Zakaria’s gift for analysis is not nearly as deep as he thinks and nothing proves it more than his new piece in Newsweek, entitled “Raise My Taxes, Mr. President”. Taking a page out of the Obama playbook and fashioning himself a centrist who can rise above the fray, Zakaria writes:

[The Bush tax] cuts are set to expire this year. The Republicans say they want to keep them all, even for those making more than $250,000 a year (less than 3 percent of Americans). They say that higher taxes will hurt the recovery. But for months now they have been arguing that the chief threat to the economy is our gargantuan debt and deficit. That’s what’s scaring consumers, creditors, and businesses.

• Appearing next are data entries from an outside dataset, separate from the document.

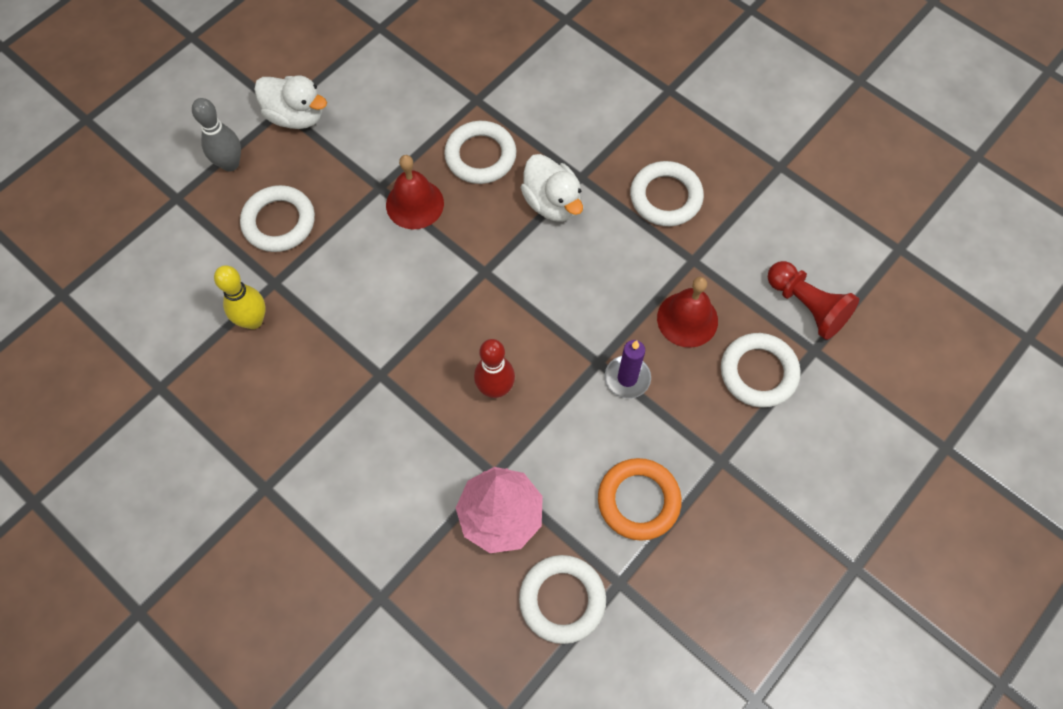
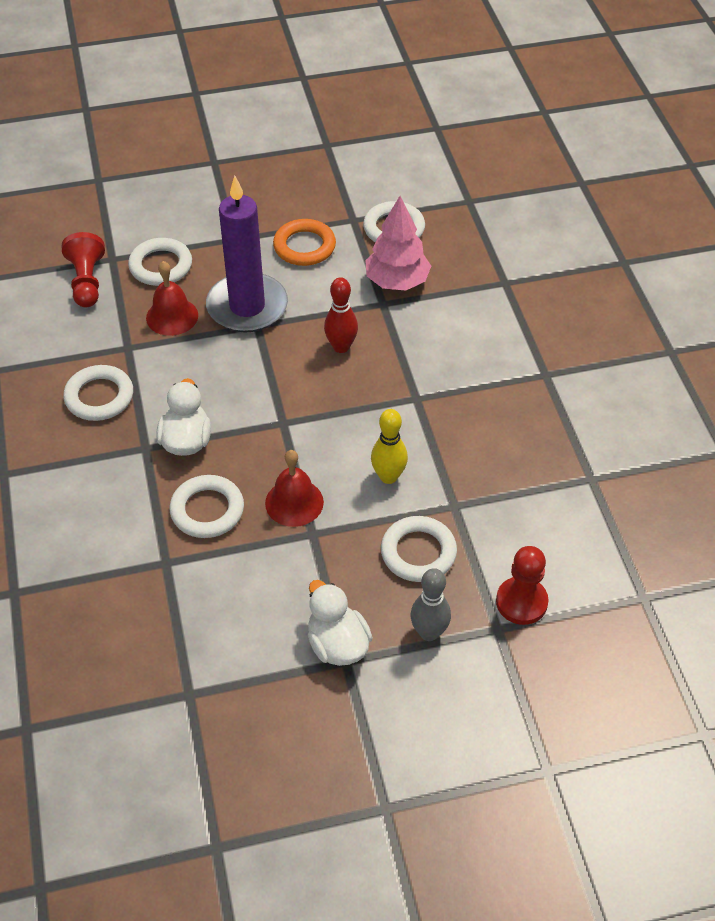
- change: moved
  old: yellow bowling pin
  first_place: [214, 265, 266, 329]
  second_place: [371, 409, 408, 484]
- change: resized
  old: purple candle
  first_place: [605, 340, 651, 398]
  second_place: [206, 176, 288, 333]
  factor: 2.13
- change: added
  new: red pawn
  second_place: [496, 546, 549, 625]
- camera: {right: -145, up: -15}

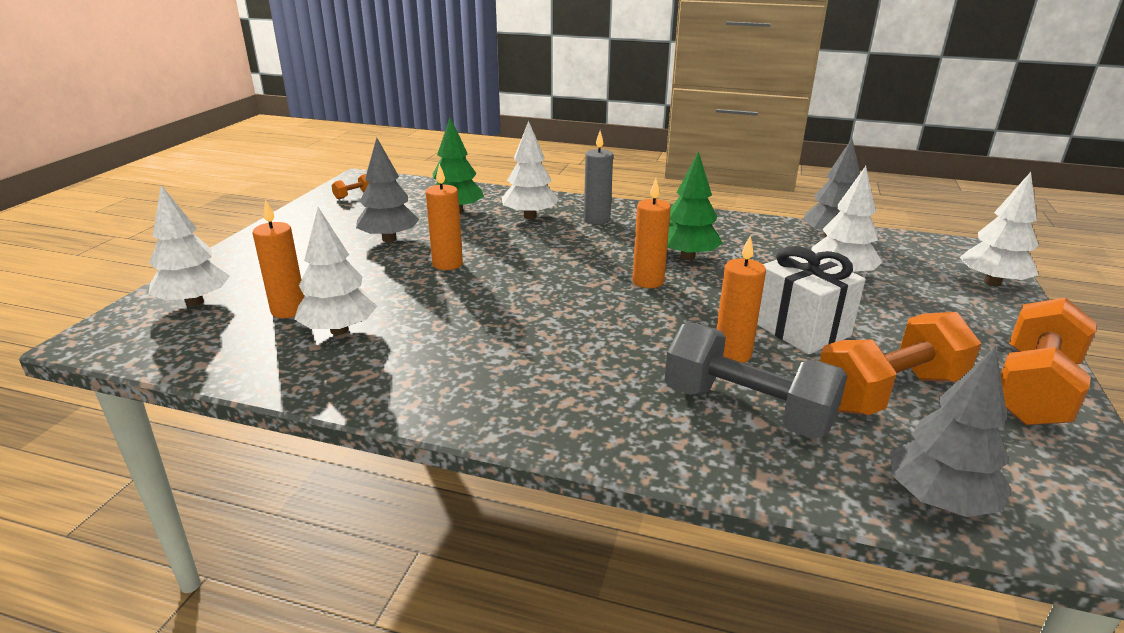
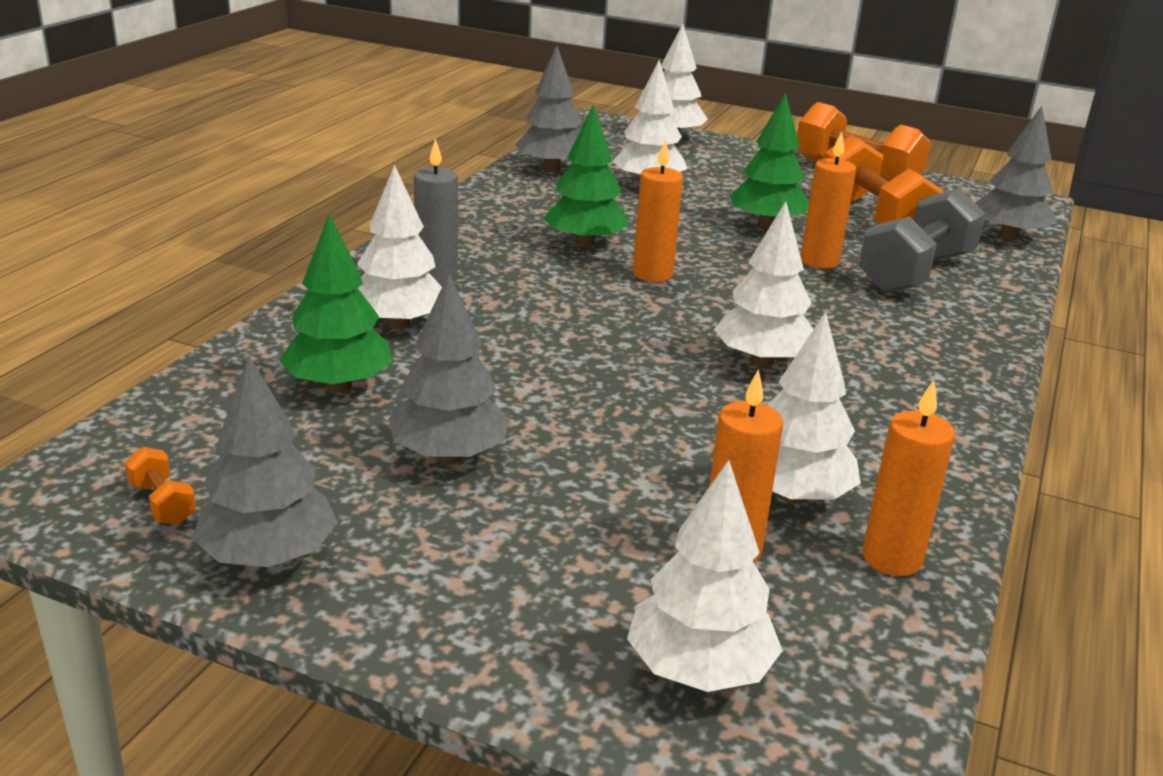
- change: moved
  old: orange candle
  first_place: [426, 163, 463, 270]
  second_place: [862, 380, 955, 576]
- change: replaced
  old: white gift
  new: green tree
  first_place: [757, 246, 865, 355]
  second_place: [730, 93, 809, 229]
- change: added
  new: grey tree
  second_place: [192, 356, 338, 567]
- change: added
  new: white tree
  second_place: [714, 201, 814, 367]
- camera: {right: -85, up: 0}

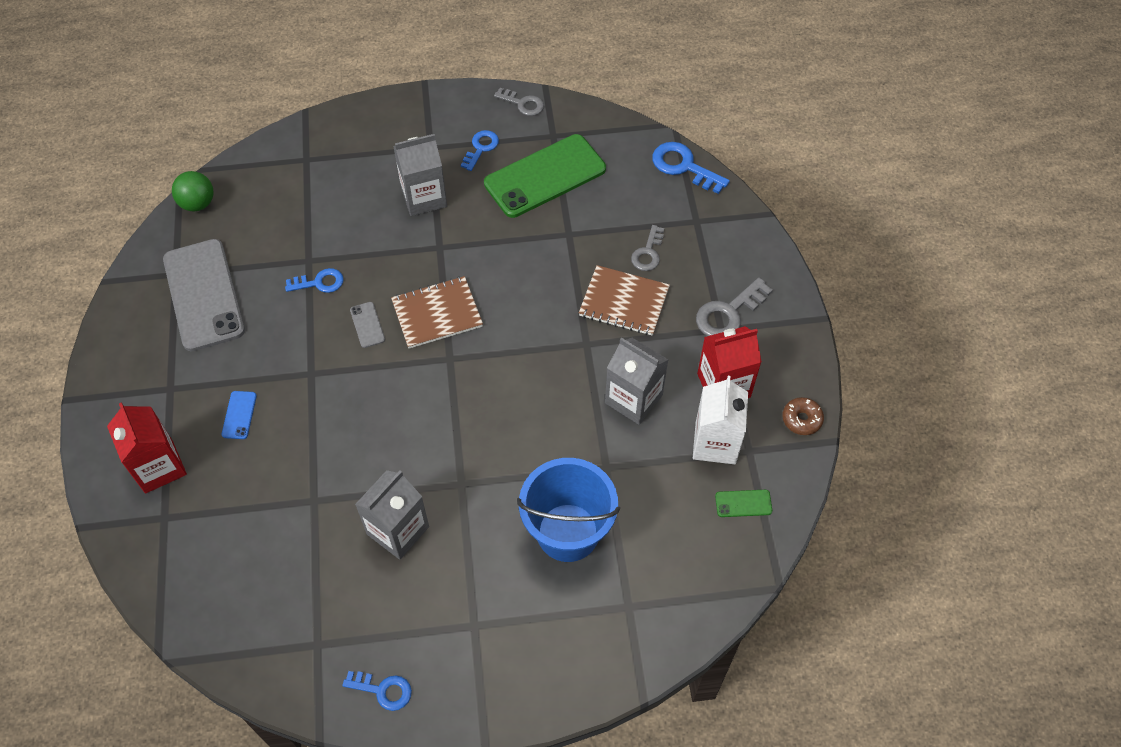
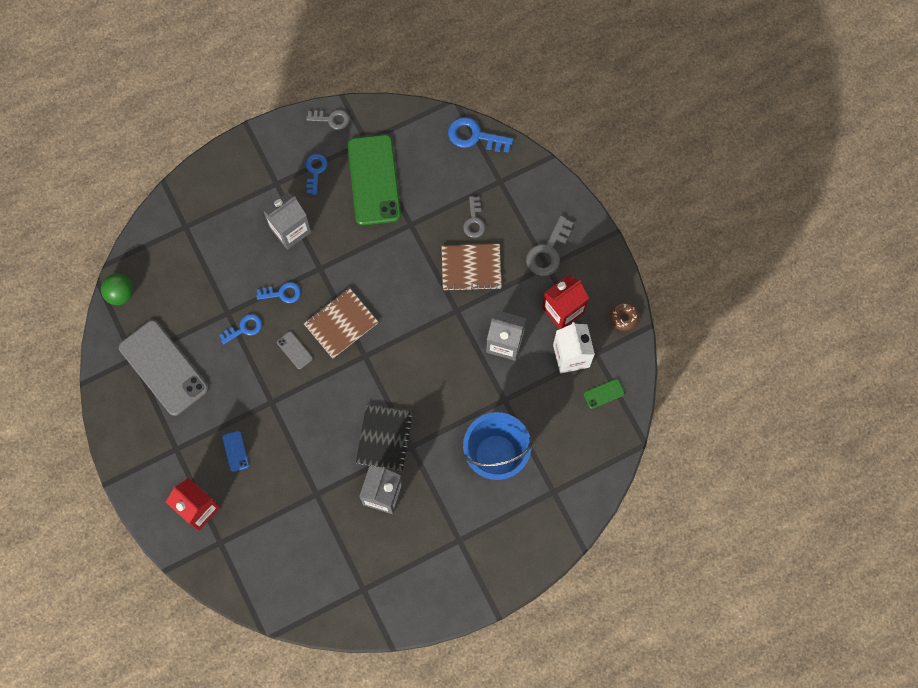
- change: moved
  old: blue key
  first_place: [342, 671, 412, 711]
  second_place: [256, 282, 301, 303]
- change: turned
  old: green phone
  first_place: [484, 134, 606, 218]
  second_place: [348, 134, 401, 225]
  degrees: -45
- change: added
  new: black notebook
  second_place: [356, 405, 414, 471]
- camera: {right: -20, up: 15}

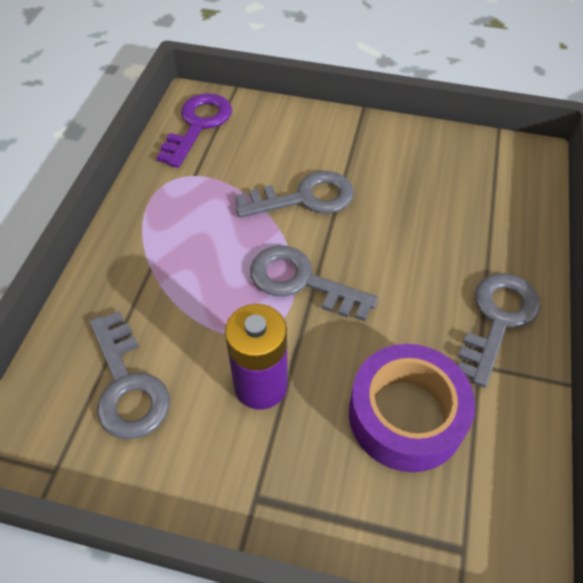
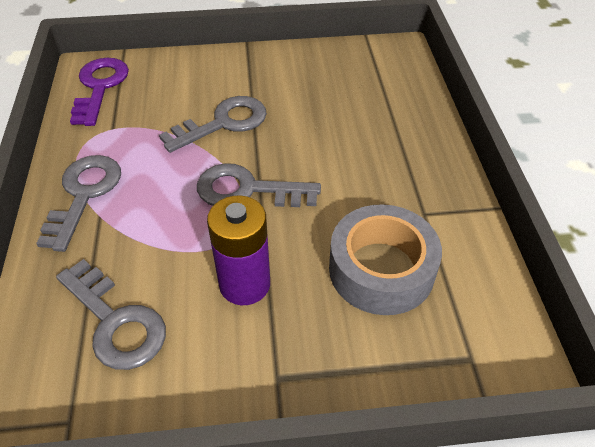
- change: recoloured
  old: purple tape
  new: grey tape
  first_place: [349, 344, 475, 472]
  second_place: [329, 204, 442, 315]
- change: moved
  old: grey key
  first_place: [458, 273, 541, 388]
  second_place: [36, 155, 121, 252]
- camera: {right: -20, up: -5}

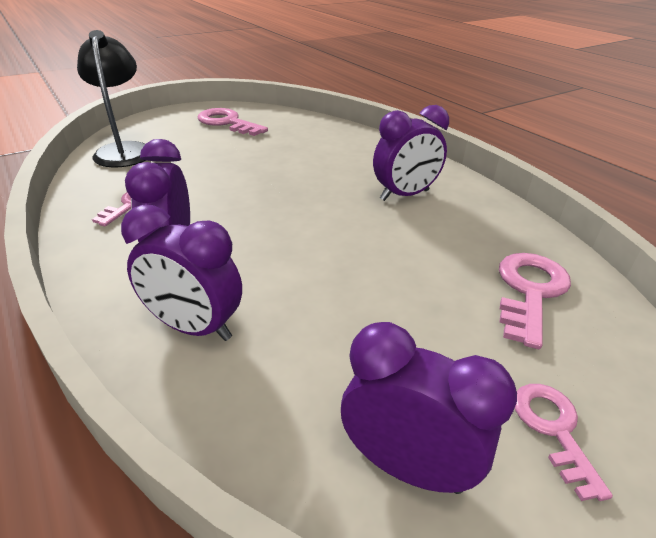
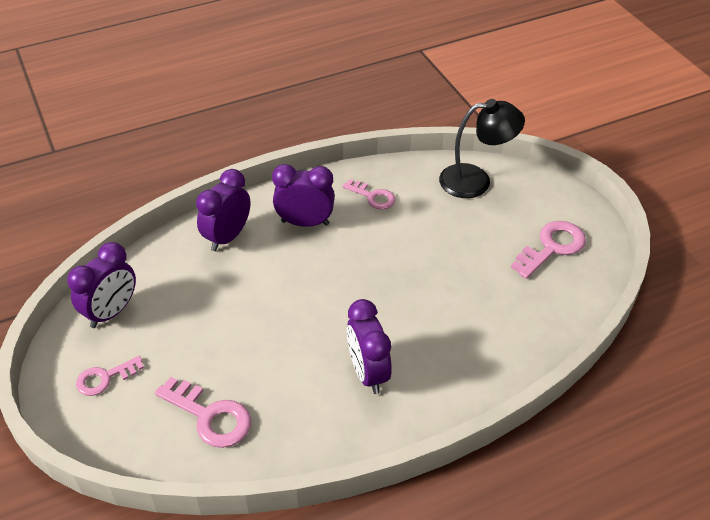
- change: turned
  old: pink key
  first_place: [515, 384, 613, 501]
  second_place: [76, 356, 144, 396]
  degrees: 150
- camera: {right: 100, up: 10}

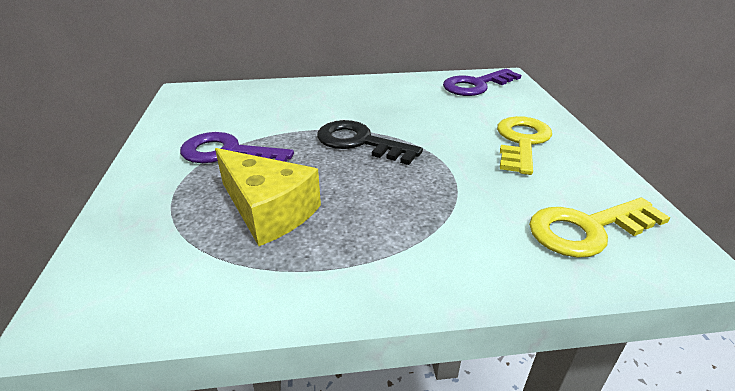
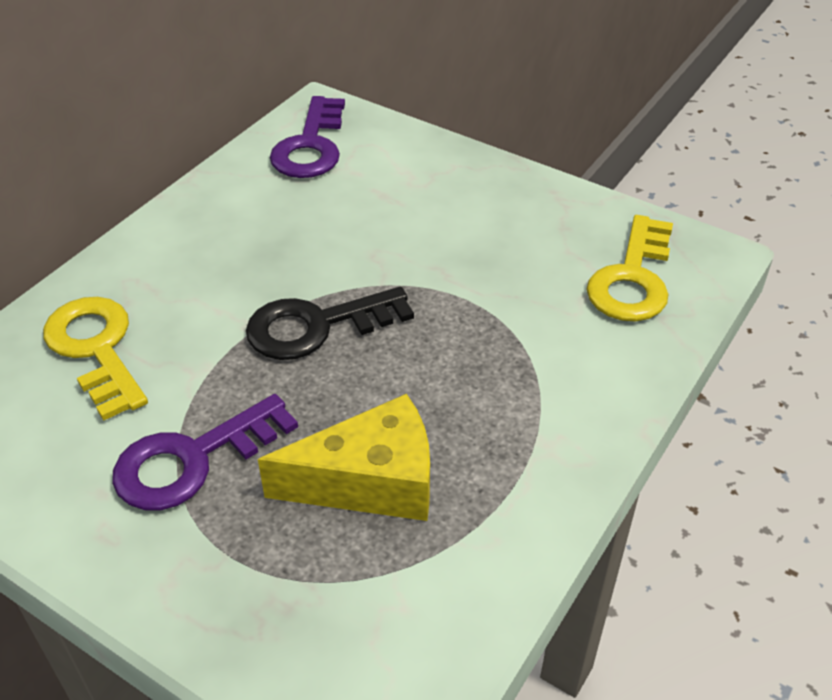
- change: moved
  old: yellow key
  first_place: [497, 116, 552, 175]
  second_place: [43, 297, 148, 421]
- camera: {right: -50, up: 10}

Given a chance to address those fears by getting serious about deficit reduction, though, they run away.

Fareed is making a mistake that should be recognizable to anybody who’s ever watched an episode of “House”. He’s making a diagnosis based on symptoms rather than an underlying cause. Yes, America’s debt is horrible. But let’s keep one of Milton Friedman’s key insights in mind: all spending is a form of taxation — it has to be paid for sooner or later, one way or another.

Balancing the budget through tax increases only moves the government’s burden on the private sector from debt to taxation. Think of it this way: if you want to get your personal finances in order, does it make more sense to simply pay for your reckless spending with cash instead of a credit card or to actually buckle down and stop spending as much? If you realize that the first can save you a few bucks here and there, but only the second can provide financial salvation, you’re on the right track. You’re also smarter than Fareed Zakaria.